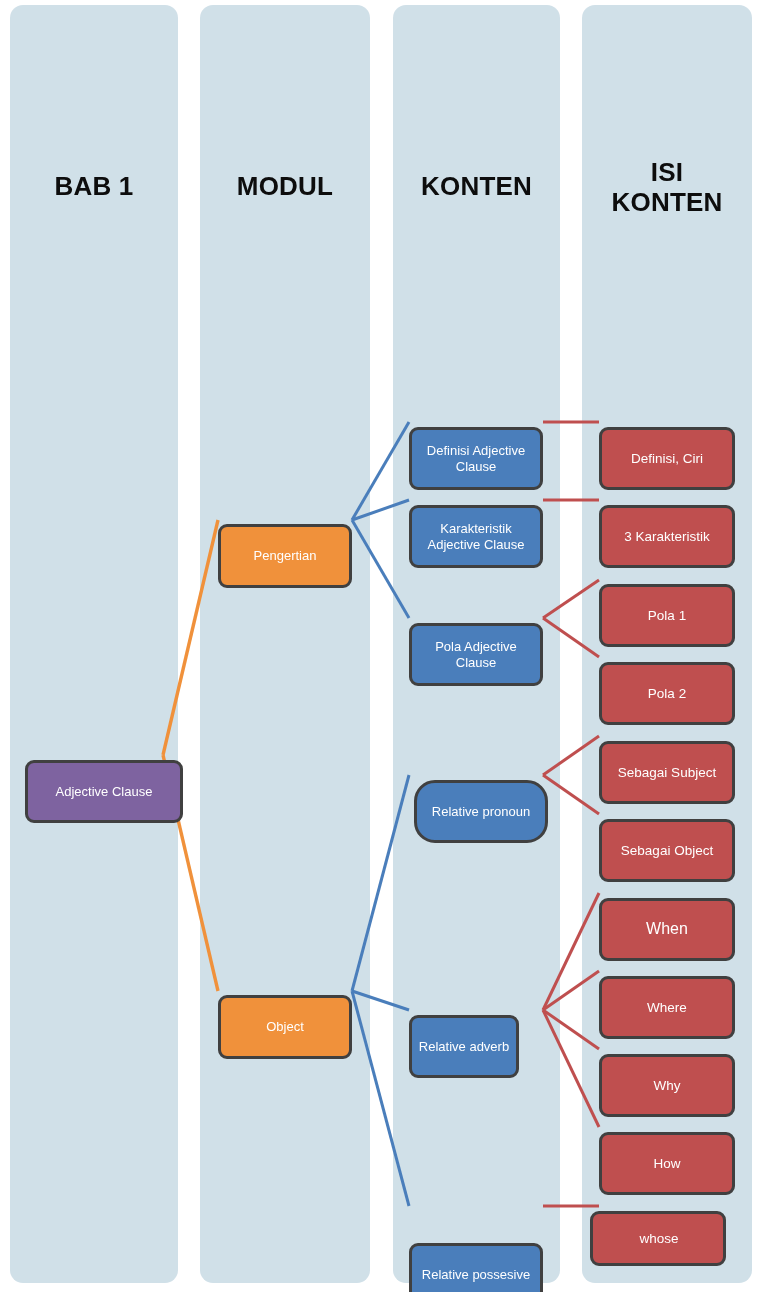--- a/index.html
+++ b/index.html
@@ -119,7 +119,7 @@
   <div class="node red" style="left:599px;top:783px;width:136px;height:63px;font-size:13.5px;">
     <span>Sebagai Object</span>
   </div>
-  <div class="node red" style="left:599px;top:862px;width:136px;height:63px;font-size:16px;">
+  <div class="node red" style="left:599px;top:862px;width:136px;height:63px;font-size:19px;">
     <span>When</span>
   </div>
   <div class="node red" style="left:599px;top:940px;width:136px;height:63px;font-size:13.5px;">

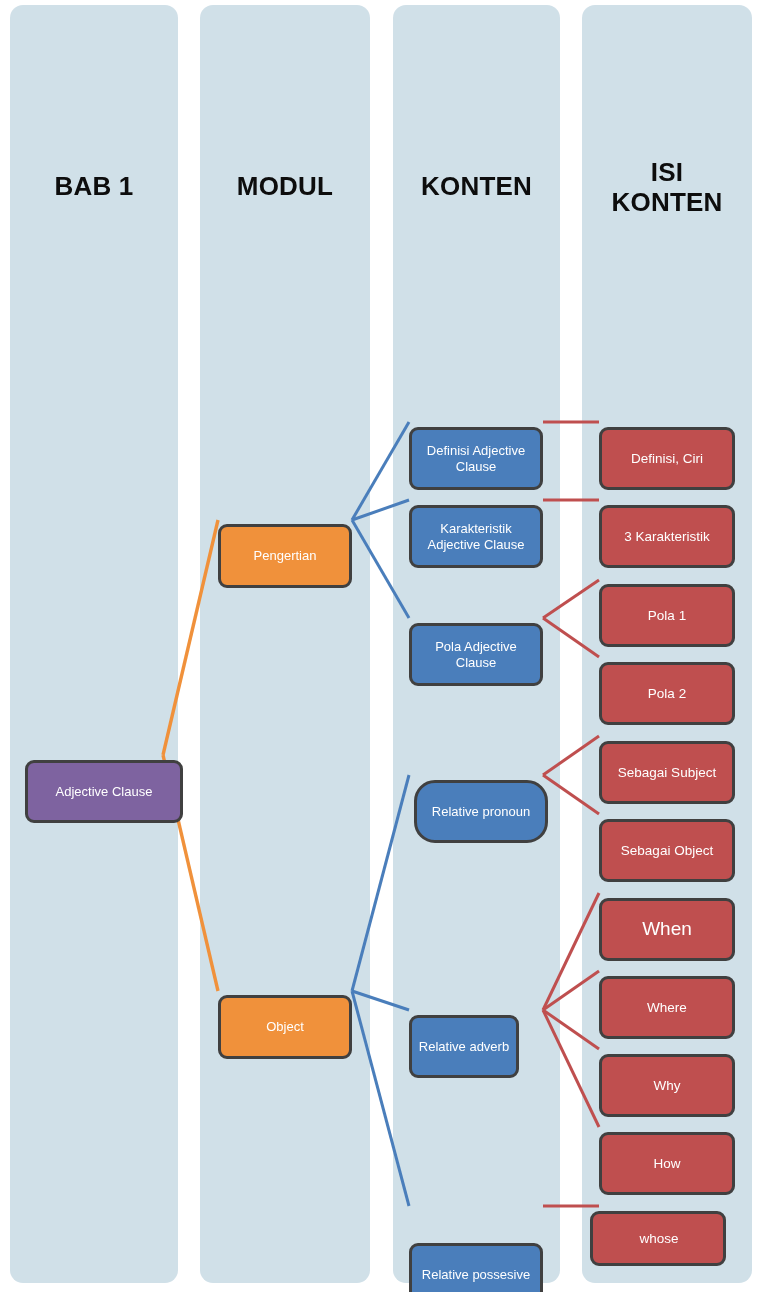--- a/index.html
+++ b/index.html
@@ -131,7 +131,7 @@
   <div class="node red" style="left:599px;top:1096px;width:136px;height:63px;font-size:13.5px;">
     <span>How</span>
   </div>
-  <div class="node red" style="left:590px;top:1175px;width:136px;height:55px;font-size:13.5px;padding-left:7px;">
+  <div class="node red" style="left:568px;top:1175px;width:136px;height:63px;font-size:13.5px;padding-left:7px;">
     <span>whose</span>
   </div>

------------------------------------------------------------

- [EXERCISE DIRECTIONS] Print the line containing "<span>How</span>" and every line after it to the end of the records above, exactly as written, and nothing else.

- [EXERCISE OUTPUT]
     <span>How</span>
   </div>
-  <div class="node red" style="left:590px;top:1175px;width:136px;height:55px;font-size:13.5px;padding-left:7px;">
+  <div class="node red" style="left:568px;top:1175px;width:136px;height:63px;font-size:13.5px;padding-left:7px;">
     <span>whose</span>
   </div>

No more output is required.